*To-do item*
Go through the data below. List every line that holds the word "Erbil".

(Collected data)
- - -

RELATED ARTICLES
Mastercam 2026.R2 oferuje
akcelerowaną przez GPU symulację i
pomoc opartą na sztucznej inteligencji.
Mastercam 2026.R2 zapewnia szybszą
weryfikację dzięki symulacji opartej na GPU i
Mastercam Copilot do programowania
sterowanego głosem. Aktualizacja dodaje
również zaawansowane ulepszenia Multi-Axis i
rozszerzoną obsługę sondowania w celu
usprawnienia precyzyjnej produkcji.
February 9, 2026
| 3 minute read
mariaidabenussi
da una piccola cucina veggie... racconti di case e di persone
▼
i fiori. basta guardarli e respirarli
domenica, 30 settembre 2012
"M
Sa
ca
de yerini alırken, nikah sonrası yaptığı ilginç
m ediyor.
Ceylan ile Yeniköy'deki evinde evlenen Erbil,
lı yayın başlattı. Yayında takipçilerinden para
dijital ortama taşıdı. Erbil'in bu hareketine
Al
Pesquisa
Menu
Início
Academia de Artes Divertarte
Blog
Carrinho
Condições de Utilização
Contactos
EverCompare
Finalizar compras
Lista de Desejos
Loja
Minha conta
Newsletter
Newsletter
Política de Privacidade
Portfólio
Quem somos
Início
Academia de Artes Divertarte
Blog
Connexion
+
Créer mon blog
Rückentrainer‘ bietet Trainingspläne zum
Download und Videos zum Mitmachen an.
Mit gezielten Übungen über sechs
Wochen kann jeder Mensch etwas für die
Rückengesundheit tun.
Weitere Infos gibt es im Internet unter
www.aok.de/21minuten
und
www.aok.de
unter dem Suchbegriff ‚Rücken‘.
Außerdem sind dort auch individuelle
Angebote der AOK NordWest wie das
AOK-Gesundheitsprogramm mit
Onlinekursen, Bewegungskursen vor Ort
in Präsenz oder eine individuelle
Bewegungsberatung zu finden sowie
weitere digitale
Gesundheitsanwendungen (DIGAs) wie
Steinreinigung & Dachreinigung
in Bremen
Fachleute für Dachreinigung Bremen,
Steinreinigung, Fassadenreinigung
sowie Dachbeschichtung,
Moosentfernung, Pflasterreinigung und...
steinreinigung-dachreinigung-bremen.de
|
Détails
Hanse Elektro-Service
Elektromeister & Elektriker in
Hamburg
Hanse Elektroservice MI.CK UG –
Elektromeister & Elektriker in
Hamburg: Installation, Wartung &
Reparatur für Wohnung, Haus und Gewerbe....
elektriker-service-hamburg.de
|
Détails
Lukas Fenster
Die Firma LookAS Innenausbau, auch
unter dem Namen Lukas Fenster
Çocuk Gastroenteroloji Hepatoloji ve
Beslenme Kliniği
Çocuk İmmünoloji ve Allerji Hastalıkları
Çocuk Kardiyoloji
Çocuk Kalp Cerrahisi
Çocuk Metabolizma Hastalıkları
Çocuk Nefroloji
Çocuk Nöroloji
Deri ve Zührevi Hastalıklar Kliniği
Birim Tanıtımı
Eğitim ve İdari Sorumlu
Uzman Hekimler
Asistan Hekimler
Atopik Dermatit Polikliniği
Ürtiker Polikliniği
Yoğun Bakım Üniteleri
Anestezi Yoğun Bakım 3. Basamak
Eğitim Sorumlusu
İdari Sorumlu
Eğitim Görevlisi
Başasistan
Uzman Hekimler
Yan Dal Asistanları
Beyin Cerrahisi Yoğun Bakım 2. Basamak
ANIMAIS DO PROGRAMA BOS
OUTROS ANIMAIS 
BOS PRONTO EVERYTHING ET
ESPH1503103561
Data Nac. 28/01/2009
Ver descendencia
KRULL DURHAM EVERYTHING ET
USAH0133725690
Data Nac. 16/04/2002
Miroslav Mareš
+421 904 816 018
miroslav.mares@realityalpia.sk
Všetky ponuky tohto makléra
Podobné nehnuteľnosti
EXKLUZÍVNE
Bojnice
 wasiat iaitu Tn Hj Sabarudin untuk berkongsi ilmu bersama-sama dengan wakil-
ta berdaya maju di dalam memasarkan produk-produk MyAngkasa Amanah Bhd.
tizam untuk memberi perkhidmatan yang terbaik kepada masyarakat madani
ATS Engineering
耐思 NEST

- - -

*Response box*
Ceylan ile Yeniköy'deki evinde evlenen Erbil,
dijital ortama taşıdı. Erbil'in bu hareketine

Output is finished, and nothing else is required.